Defendants contend that the vice in the instruction given by the court is a failure to permit the jury to return a verdict for the plaintiff for temporary damages. The plaintiff, having failed to introduce evidence upon which a verdict in her favor for temporary damages could have been based, was relegated to the amount of permanent damages which her evidence would establish. Under these circumstances, we are of the opinion that the instruction given was proper, for had the court given the instruction requested by the defendants it would only have served to confuse and mislead the jury. We hold that under the record here presented the instruction was proper. See H. F. Wilcox Oil Gas Co. v. Juedeman, supra; Mid-Continent Petroleum Corp. v. Fisher, 183 Okla. 638, 84 P.2d 22.

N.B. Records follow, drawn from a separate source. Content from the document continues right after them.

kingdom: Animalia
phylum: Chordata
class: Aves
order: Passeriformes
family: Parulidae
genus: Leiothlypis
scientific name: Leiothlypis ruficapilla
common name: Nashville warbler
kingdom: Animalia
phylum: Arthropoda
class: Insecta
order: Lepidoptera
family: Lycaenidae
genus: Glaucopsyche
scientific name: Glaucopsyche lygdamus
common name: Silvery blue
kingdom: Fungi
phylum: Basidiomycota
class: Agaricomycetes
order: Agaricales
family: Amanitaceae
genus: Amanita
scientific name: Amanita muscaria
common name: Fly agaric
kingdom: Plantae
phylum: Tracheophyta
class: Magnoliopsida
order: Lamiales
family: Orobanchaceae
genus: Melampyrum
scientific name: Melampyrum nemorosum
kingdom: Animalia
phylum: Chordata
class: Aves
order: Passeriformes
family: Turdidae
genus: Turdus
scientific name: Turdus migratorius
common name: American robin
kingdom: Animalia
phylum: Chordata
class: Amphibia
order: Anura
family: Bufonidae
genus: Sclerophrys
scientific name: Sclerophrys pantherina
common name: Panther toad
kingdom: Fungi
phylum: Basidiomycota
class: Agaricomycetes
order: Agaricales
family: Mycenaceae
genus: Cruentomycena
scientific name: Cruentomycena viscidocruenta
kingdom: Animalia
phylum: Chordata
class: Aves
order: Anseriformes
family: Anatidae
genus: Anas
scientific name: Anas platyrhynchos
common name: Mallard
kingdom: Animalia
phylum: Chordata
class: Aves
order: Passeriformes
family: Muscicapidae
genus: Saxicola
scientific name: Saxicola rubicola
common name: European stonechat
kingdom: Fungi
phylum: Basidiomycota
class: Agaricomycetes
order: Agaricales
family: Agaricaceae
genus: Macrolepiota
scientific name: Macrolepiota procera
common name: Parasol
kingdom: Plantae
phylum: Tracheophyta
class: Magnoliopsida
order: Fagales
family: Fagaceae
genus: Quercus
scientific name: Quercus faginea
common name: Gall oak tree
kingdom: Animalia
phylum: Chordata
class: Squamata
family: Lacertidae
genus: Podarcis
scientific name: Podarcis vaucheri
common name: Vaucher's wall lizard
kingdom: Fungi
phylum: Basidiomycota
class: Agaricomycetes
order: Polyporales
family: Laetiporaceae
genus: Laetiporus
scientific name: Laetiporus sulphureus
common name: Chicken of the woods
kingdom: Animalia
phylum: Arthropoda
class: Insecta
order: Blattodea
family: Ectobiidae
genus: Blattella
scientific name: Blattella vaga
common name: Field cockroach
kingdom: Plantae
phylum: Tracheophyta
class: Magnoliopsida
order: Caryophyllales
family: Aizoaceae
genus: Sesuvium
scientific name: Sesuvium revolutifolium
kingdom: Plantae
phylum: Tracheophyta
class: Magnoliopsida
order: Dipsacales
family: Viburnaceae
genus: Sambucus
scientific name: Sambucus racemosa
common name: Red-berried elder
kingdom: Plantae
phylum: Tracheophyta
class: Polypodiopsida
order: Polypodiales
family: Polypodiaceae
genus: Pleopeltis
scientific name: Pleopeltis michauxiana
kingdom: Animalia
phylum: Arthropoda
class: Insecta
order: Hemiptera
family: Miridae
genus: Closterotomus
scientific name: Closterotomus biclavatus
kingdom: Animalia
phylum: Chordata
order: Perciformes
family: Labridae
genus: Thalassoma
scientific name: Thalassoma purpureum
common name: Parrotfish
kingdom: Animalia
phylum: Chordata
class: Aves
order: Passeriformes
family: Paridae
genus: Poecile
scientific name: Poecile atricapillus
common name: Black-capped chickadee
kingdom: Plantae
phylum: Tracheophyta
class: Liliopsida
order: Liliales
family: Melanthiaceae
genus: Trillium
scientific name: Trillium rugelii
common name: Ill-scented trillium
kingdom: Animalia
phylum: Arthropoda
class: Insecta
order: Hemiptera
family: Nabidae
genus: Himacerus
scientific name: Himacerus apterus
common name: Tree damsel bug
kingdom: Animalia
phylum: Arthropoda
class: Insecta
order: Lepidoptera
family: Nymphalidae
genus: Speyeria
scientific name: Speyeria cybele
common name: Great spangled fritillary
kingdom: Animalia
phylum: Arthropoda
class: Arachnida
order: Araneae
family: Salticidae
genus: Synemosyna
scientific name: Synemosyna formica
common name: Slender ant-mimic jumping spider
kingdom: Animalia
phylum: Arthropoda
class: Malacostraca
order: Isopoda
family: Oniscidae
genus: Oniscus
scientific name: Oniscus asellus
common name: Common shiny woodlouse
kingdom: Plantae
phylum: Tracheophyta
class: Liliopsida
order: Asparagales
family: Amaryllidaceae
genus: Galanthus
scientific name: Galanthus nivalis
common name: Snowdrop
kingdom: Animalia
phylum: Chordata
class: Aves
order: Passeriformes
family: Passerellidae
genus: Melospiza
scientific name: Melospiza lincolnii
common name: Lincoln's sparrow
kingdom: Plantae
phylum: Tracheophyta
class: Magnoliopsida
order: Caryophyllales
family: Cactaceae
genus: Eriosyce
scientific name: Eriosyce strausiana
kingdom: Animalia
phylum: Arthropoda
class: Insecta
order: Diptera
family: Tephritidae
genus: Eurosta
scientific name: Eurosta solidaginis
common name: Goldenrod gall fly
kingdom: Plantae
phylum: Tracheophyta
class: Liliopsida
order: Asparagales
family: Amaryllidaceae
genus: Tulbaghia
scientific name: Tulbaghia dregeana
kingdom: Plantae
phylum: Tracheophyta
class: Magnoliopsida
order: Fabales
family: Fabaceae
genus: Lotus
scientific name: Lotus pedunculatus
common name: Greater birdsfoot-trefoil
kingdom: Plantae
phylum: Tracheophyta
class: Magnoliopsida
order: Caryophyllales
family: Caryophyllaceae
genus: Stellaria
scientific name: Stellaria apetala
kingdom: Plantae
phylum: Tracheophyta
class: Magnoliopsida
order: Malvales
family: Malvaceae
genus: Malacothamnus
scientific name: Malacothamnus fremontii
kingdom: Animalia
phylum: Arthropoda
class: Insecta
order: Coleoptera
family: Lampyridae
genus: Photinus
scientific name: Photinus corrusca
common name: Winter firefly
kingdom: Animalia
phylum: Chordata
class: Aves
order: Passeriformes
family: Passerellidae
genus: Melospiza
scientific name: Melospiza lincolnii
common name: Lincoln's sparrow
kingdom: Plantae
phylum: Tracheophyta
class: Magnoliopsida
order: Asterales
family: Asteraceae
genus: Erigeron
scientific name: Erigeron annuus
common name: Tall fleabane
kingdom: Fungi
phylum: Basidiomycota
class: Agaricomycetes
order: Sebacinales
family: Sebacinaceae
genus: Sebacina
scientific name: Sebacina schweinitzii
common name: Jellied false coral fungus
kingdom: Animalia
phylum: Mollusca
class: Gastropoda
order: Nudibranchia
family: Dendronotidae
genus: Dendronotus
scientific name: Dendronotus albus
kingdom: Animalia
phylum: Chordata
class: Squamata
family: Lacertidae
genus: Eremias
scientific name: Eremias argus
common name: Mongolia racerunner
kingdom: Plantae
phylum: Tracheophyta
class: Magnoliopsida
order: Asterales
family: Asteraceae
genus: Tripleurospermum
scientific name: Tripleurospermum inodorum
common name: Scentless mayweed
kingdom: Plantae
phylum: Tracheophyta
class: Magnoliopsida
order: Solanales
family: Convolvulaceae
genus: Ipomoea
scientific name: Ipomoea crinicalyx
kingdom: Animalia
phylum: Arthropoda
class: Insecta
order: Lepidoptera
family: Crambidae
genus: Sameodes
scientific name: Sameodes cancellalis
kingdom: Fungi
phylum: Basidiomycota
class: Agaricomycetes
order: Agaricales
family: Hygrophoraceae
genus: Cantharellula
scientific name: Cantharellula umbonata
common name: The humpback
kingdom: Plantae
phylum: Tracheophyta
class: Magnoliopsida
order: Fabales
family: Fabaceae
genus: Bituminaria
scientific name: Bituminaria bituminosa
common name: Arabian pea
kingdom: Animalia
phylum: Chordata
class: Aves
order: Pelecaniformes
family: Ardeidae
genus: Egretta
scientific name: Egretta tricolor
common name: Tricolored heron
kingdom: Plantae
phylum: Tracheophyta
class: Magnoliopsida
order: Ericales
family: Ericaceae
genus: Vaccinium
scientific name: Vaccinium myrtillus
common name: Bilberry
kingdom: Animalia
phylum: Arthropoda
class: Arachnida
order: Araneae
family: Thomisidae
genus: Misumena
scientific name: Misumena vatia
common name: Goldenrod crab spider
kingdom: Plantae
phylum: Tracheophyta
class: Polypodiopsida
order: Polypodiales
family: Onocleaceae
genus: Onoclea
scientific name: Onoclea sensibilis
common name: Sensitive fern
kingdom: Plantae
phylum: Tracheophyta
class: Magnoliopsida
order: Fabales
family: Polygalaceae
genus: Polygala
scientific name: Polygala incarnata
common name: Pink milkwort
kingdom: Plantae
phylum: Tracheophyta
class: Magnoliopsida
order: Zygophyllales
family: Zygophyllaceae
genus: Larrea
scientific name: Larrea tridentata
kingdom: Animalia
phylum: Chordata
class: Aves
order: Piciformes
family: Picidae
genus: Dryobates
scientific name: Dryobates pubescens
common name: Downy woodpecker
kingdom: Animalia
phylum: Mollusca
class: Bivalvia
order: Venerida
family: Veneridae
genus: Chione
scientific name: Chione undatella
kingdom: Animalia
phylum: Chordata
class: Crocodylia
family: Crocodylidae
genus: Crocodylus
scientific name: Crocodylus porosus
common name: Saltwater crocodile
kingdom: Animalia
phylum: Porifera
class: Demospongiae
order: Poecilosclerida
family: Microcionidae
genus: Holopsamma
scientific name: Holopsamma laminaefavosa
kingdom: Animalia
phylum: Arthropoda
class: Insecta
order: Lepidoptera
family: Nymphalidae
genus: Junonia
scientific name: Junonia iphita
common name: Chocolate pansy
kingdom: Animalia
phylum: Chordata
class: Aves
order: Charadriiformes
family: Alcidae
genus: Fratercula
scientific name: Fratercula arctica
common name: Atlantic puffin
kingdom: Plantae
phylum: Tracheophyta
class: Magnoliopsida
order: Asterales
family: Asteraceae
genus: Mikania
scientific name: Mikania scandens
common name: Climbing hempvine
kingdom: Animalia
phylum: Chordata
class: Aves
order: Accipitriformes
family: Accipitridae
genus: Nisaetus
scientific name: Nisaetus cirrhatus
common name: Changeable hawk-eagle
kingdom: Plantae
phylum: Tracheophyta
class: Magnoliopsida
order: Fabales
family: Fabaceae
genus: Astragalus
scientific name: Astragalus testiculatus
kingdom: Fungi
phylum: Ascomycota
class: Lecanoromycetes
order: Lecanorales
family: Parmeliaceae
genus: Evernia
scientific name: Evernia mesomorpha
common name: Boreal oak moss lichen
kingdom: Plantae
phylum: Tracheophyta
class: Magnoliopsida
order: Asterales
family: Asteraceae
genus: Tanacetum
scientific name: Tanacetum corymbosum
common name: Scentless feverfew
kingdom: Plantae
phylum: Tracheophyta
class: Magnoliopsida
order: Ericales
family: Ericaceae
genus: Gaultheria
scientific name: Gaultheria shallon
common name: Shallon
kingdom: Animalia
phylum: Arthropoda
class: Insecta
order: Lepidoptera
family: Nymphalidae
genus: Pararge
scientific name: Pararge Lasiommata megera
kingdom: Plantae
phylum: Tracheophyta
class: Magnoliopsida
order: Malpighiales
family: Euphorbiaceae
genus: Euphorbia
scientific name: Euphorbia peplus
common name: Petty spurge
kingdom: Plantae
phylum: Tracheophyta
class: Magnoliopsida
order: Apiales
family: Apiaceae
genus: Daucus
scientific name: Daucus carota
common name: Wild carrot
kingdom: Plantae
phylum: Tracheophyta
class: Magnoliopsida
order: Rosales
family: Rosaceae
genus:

The remaining contentions of the defendants, relating to the refusal to give an instruction upon the amount of recovery to which plaintiff would be entitled on claim for damages done to the pecan trees, and an instruction to the effect that if the evidence as a whole failed to make it appear more probable that the plaintiff's injury was caused by the pollution escaping from defendants' well rather than any other cause, then the verdict should be for the defendants. Both of the instructions so requested were properly refused. The first for the reason that the damage to the pecan trees was included in the permanent damage done to the realty and could not be separately compensated, and the requested instruction relative to the burden of proof was fully covered in the general instructions given by the court. In fact, both of the requested instructions were so included, and especially by instruction No. 5, wherein the court instructed the jury that if they found that the trees "were killed by overflow and by silt or by worms eating on the trees, or by any means whatsoever that was not caused by the defendants, then and in that event your verdict should be for the defendants." It is well settled that where the substance of a requested instruction is included in instructions given, refusal to give an instruction in the language requested does not constitute reversible error.
The cause appears to have been fairly tried upon instructions which reasonably and fairly advised the jury upon the tenable legal theories of the respective parties, and no reversible error has been here presented. This being the situation, the judgment will be, and is, affirmed.
CORN, C.J., GIBSON, V.C.J., and OSBORN, WELCH, HURST, and DAVISON, JJ., concur.